Fredy Moreno had been working as a house painter for a few weeks in March when he began to suspect that his boss had no intention of paying him.

“He told me that he was going to pay me on a certain date, then moved that date,” Moreno said through an interpreter. “Then he made an excuse — that he’s in the hospital.”

But because the pandemic had just hit and he worried about finding another job, he decided to keep working. By the time he cut his losses a few weeks later, Moreno, who lives in the Minneapolis area and has sought help from the worker organizing group CTUL, was owed more than $13,000, he estimates.

Even in the best of times, workers in industries like construction, apparel, food and domestic work can have trouble collecting some or all of the compensation they are due — especially if they are people of color or women, or lack U.S. citizenship or union representation.
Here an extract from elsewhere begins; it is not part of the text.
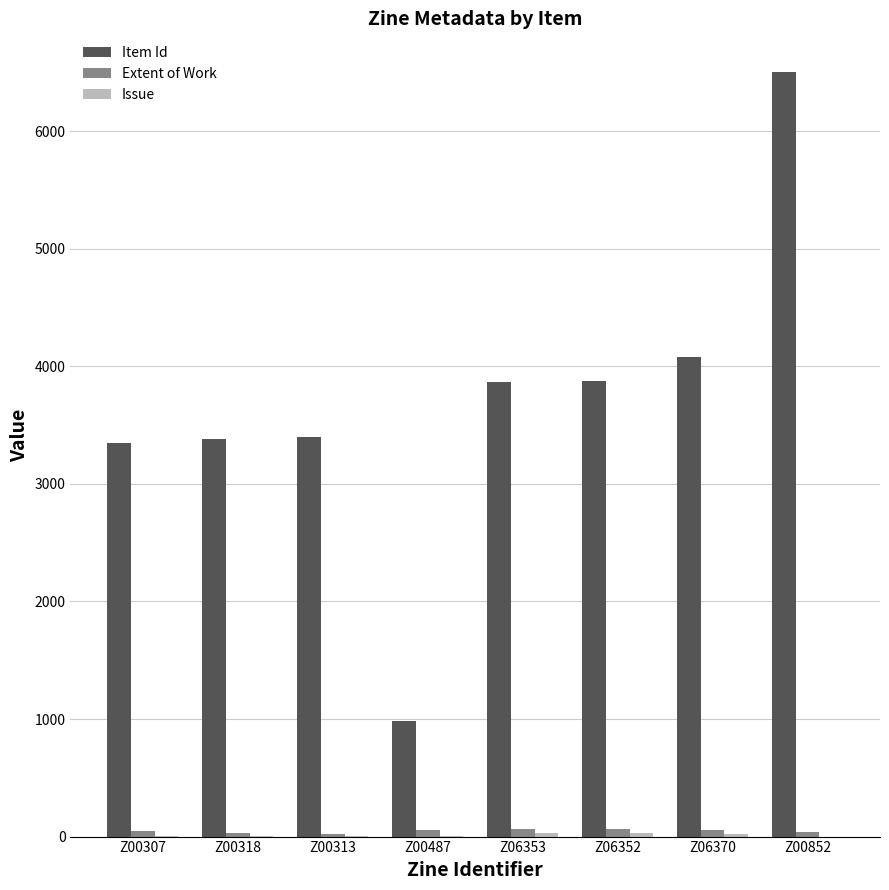

Which series has the largest total across all categories?

Item Id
But during a recession, the problem — known as wage theft — tends to increase significantly.

According to a paper released Thursday by the Washington Center for Equitable Growth, a liberal think tank, the rate at which workers suffered violations of minimum-wage law increased almost in lockstep with the unemployment rate during the last recession. On average, the workers on the receiving end of these violations lost about one-fifth of their hourly wage.

The paper’s numbers show that more than 20% of low-wage workers were probably paid less than what the law requires in April, when the unemployment rate peaked, up from just over 10% before the pandemic.

There are two key reasons. First, as in Moreno’s case, workers have fewer job options when the economy is weak, making it harder to stand up to employers that shortchange them.

“In slack labor markets with high unemployment, we know that workers are just going to be less likely to come forward because they’re more afraid of losing their jobs,” said Janice Fine of the Center for Innovation in Worker Organization at Rutgers University, who led the team that conducted the research.

In addition, labor regulators often have fewer resources to devote to enforcement during a recession, as cities and states cut their budgets.

The lack of effective regulation reverberates through entire industries, Fine and her colleagues write: Unchecked wage theft allows unscrupulous employers to undercut their law-abiding competitors and puts pressure on those competitors to shortchange their workers as well.

“Wage theft and a myriad of labor abuses have increased during the pandemic, and they’ve increased on an already vulnerable population,” said Angeles Solis, the lead organizer for Make the Road New York, a group that promotes the interests of immigrant workers.

In some cases, employers that had been obeying wage laws before the pandemic simply ceased doing so after it hit, counting on workers’ reluctance to push back.

But often the changes that push workers below minimum wage are less overt. Restaurant suppliers like bakeries scaled back workers’ hours and laid off many of them during the pandemic, driving workers who had made the minimum wage or more into less stable, lower-paying gigs, said Gabriel Morales, the program director for Brandworkers, a group that organizes workers in the specialty food-making industry.

“People are being pushed into even more exploitative sectors of the economy,” Morales said.